Dad encouraged my love of drawing clothing designs and mum tried to channel me into the traditional fields of typing, shorthand and business studies. My high school years were a mess of tumultuous emotions and drug use that ended with me getting kicked out before I finished my senior year. I'm not proud of that. I'm also not proud that I never learnt to accept the part of myself that was smart, clever, brainy, or whatever you want to call it. None of the other kids were as bright as me. I abused this part of myself, though, and the time I spent using drugs did damage, too. I just wanted to fit in. Being brilliant and finding the work easy made me stand out. There were other events that shaped this time of my life, too, but I prefer not to go there right now.
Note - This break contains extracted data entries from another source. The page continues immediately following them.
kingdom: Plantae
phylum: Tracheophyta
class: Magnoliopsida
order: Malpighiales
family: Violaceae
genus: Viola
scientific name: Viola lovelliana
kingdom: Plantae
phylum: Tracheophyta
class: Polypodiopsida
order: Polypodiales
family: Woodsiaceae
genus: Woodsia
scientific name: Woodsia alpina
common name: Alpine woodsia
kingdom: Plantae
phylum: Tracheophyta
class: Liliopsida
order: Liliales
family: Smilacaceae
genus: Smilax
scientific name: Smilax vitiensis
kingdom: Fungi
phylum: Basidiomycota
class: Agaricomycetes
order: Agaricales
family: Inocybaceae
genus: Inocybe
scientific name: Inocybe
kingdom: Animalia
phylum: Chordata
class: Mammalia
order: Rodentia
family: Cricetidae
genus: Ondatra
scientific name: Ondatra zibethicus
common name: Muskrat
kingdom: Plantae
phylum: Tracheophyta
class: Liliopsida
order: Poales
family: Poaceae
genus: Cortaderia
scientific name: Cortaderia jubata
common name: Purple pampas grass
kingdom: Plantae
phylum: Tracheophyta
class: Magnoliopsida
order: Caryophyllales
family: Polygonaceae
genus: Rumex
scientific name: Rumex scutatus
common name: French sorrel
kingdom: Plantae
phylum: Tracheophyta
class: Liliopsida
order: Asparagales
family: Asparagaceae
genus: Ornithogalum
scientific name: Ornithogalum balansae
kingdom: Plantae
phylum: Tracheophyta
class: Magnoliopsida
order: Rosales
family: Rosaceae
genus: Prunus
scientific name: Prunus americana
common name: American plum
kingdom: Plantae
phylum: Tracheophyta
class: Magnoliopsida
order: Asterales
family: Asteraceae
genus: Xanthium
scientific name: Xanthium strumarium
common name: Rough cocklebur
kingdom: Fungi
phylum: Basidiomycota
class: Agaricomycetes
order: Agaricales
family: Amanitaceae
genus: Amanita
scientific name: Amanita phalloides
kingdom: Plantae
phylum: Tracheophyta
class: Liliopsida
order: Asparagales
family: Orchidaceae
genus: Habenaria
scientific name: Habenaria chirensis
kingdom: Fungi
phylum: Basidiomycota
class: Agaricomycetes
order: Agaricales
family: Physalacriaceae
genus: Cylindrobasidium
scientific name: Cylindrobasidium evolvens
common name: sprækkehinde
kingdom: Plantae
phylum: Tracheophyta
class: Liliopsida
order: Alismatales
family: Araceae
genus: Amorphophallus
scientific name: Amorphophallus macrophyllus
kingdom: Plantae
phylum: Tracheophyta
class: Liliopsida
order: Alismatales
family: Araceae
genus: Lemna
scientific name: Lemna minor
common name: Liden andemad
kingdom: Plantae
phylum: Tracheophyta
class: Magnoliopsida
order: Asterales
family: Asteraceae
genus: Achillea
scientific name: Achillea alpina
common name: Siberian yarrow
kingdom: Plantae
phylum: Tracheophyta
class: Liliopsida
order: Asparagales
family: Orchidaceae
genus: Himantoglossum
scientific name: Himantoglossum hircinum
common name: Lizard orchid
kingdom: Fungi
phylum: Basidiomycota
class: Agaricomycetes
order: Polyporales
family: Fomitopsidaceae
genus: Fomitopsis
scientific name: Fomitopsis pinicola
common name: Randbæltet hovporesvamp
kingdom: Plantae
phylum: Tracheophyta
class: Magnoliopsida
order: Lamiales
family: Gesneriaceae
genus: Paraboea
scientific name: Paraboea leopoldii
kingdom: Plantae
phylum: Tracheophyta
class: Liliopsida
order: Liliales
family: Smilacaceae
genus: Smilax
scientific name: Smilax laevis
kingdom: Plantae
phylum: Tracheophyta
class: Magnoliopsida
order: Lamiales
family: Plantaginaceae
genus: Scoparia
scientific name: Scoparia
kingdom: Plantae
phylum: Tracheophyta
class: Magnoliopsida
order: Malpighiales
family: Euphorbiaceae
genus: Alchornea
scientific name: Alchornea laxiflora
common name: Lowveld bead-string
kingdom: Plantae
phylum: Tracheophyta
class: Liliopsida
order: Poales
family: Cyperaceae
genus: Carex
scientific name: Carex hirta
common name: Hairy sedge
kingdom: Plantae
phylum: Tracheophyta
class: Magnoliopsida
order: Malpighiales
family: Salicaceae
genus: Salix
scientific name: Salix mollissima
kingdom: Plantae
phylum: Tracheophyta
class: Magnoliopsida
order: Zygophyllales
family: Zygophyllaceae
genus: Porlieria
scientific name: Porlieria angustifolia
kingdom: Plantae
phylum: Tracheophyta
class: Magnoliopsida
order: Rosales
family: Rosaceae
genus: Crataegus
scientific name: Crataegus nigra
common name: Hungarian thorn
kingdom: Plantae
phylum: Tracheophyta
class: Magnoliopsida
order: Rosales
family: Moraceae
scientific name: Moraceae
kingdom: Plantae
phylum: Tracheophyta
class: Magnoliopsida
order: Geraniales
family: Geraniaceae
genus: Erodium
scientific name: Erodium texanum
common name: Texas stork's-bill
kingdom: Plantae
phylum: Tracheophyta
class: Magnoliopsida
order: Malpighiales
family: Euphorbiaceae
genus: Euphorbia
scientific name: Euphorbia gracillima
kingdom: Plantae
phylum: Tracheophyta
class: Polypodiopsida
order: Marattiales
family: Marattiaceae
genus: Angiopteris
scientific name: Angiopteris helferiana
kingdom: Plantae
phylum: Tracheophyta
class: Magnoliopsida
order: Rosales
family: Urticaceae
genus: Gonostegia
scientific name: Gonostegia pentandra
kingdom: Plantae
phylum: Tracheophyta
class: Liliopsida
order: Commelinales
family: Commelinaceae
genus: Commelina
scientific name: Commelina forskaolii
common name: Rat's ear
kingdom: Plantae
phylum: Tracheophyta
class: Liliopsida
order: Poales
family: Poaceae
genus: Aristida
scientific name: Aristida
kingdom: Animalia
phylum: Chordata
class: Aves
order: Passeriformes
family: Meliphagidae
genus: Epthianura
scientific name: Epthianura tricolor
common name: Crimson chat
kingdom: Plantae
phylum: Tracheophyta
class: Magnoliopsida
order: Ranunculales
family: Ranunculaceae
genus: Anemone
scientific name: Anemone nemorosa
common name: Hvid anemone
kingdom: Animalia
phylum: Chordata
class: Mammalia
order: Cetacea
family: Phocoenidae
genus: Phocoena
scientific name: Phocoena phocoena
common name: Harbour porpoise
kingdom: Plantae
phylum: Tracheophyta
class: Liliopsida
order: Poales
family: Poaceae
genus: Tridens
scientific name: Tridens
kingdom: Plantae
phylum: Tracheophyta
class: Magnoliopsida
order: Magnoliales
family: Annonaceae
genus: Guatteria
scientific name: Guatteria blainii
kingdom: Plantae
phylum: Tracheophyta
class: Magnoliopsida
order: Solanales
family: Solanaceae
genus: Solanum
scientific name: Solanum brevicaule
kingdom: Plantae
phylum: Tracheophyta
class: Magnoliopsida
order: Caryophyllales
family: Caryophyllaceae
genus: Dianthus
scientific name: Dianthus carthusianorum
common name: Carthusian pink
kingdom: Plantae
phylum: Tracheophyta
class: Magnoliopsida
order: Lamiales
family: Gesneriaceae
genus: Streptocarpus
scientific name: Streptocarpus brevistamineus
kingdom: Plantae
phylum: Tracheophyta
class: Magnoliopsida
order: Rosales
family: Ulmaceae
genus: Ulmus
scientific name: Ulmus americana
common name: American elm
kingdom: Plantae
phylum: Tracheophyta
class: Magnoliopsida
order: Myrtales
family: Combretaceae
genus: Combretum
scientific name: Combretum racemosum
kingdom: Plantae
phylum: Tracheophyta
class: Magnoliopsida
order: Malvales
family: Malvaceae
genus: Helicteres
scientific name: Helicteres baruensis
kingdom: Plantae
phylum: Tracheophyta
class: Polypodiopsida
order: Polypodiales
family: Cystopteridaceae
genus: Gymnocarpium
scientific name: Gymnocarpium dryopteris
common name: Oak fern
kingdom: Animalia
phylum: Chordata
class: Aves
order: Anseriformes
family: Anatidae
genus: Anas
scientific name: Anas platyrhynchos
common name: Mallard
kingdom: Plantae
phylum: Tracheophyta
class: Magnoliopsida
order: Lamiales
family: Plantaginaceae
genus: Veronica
Needless to say I missed any opportunity of going to uni. Instead I ended up living with some guy out in the sticks and riding around on the back of his motorbike whenever I could. I was unemployed and didn't care about anything much at all. But it was there, in those moments of boredom, that I rediscovered the joy of writing.

I recall sitting in that picturesque setting and pouring out my heart into this thick notebook I had from my final school year. I'd only used the book for the couple of weeks until I was dismissed. I found another use for the book. I wrote stories, plotted murders, described my setting and tried to find a way to end the aching loneliness I felt inside. But there were never the right words for that. Not then. When I finally left the guy and moved back to the coast life changed for me again. I was travelling, making plans to see Australia with my best friend. We realised our dream and drove off early one morning with promises of how long we'd be gone. But I never did return. On the other side of the country I met my Saviour and my husband and started a family. Those things kept me busy for a while, but it was the urge inside that drove me back to the page and to pick up my pen. Here I am now, still writing. Best leave it here, even though I'm not sure I actually answered the question.

2 Comments:

At 10:02 pm, Blogger dawn said...

I enjoyed reading about how you developed your passion for words, especially when you describe your mom and how she passed her love for words on to you.

 
At 12:33 pm, Anonymous Anonymous said...

Sounds like you have lead, and contiue to lead, a really amazing life. Have no regrets! It all helped build the amazing person you are today. I have the feeling I don't need to tell you this, but it is always a good thing to remember, especially in the throes of motherhood and marriage. ;)
I spent my fair share of early adult hood on the back of a motorcycle too. We have grown up together taking the scenic route to adulthood and responsibilty.